Camille Doncieux: muse and wife of Claude Monet

25/06/2019

There is one muse who more than any other has inspired the most beautiful masterpieces of Impressionism and her name is Camille Doncieux, a sweet girl who struck one of the fathers of Impressionism: Claude Monet.

With her beauty and sweetness, Camille Doncieux conquered Monet's heart and although she was engaged to a wealthy young man, to follow her great love she left everything behind and preferred to live her story with the painter, even if this meant being content with a life of hardship. In fact, the two lovers were often forced to run away at night for not having paid the rent, many times the dinner consisted of a piece of bread and a little 'milk and financial constraints were a constant in the life of Claude and Camille, as at the time the artist was still a little-known young painter and his works were not understood.

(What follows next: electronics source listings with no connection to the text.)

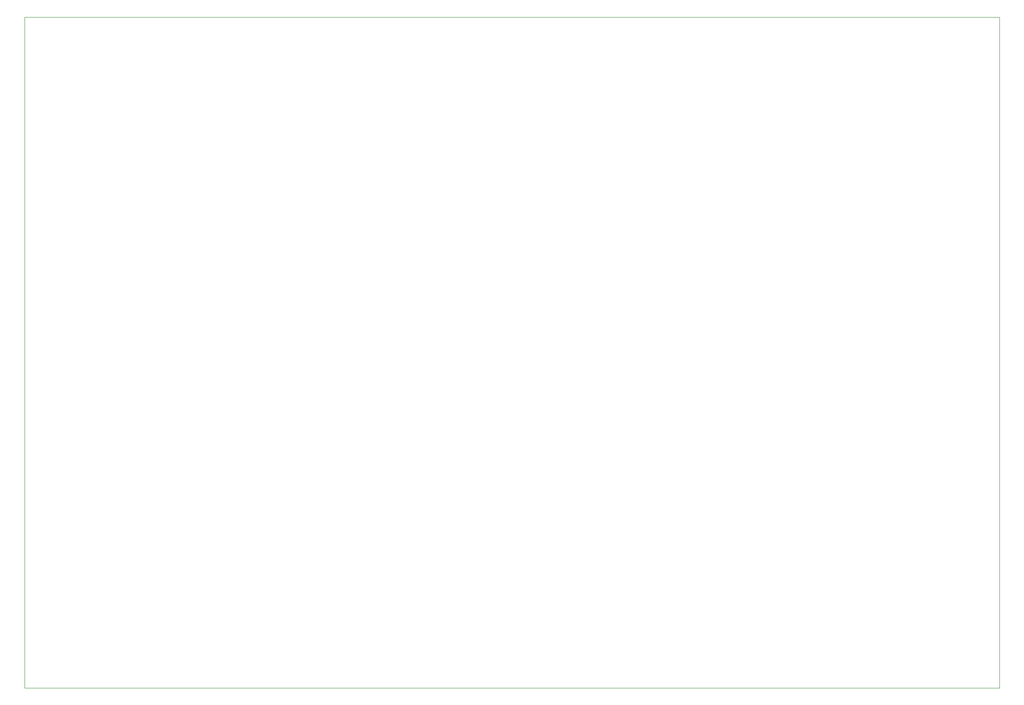
<source format=gbr>
%TF.GenerationSoftware,KiCad,Pcbnew,8.0.6*%
%TF.CreationDate,2025-01-02T10:34:30+08:00*%
%TF.ProjectId,qms_kiosk,716d735f-6b69-46f7-936b-2e6b69636164,rev?*%
%TF.SameCoordinates,Original*%
%TF.FileFunction,Profile,NP*%
%FSLAX46Y46*%
G04 Gerber Fmt 4.6, Leading zero omitted, Abs format (unit mm)*
G04 Created by KiCad (PCBNEW 8.0.6) date 2025-01-02 10:34:30*
%MOMM*%
%LPD*%
G01*
G04 APERTURE LIST*
%TA.AperFunction,Profile*%
%ADD10C,0.050000*%
%TD*%
G04 APERTURE END LIST*
D10*
X49197500Y-25400000D02*
X237437500Y-25400000D01*
X237437500Y-155080000D01*
X49197500Y-155080000D01*
X49197500Y-25400000D01*
M02*

</source>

About two years after their first meeting (1865) in a bookshop and after what was a real love escape, Camille Doncieux gives birth to her son Jean and meanwhile continues to be the muse of the painter, the only model of Monet, who portrays her in many paintings now famous and priceless, works that portray everyday moments, masterpieces that at the time were not understood and were considered unfinished canvases, when in reality Monet, through his fast brushstrokes, expressed the spontaneous sensations that concerned certain situations and moments experienced.

The marriage between Camille Doncieux and Claude Monet took place in 1870, when the love between the two was at its peak. The second child also arrived, but this great love was soon destined to end because of a terrible illness that would leave Camille with no chance of escape. A cancer of the uterus took her away after atrocious suffering and Claude Monet, during the last months of Camille's life began to paint in a compulsive way, as if trying to use art to fight his wife's illness, fear and other states of mind that accompanied him during this period.

Camille is immortalized more and more by her husband, in any pose, as if Claude wanted to stop time through his works, but as hopes fade even his paintings are transformed and become almost abstract, Camille takes the form of a ghost and every work, even when it represents a solar scene, has gloomy details and in the last picture Monet portrays his wife alive, the latter is painted on her deathbed, with blurred brushstrokes, making his figure transfigured.

Not even the birth of the second son, Michel, manages to bring joy to the couple, indeed, the state of health of the woman worsens and one year after the arrival of the second son, Camille dies, leaving in Claude Monet an unbridgeable void that will not be able to be filled neither by Alice Hoschedé, the woman who will marry Monet twenty years after the death of Camille Doncieux.

Upset by the loss of his great love, always absorbed by his thoughts and often totally distant from his surroundings, Claude Monet will continue to paint his beloved even after her death, even causing the jealousy of his second wife.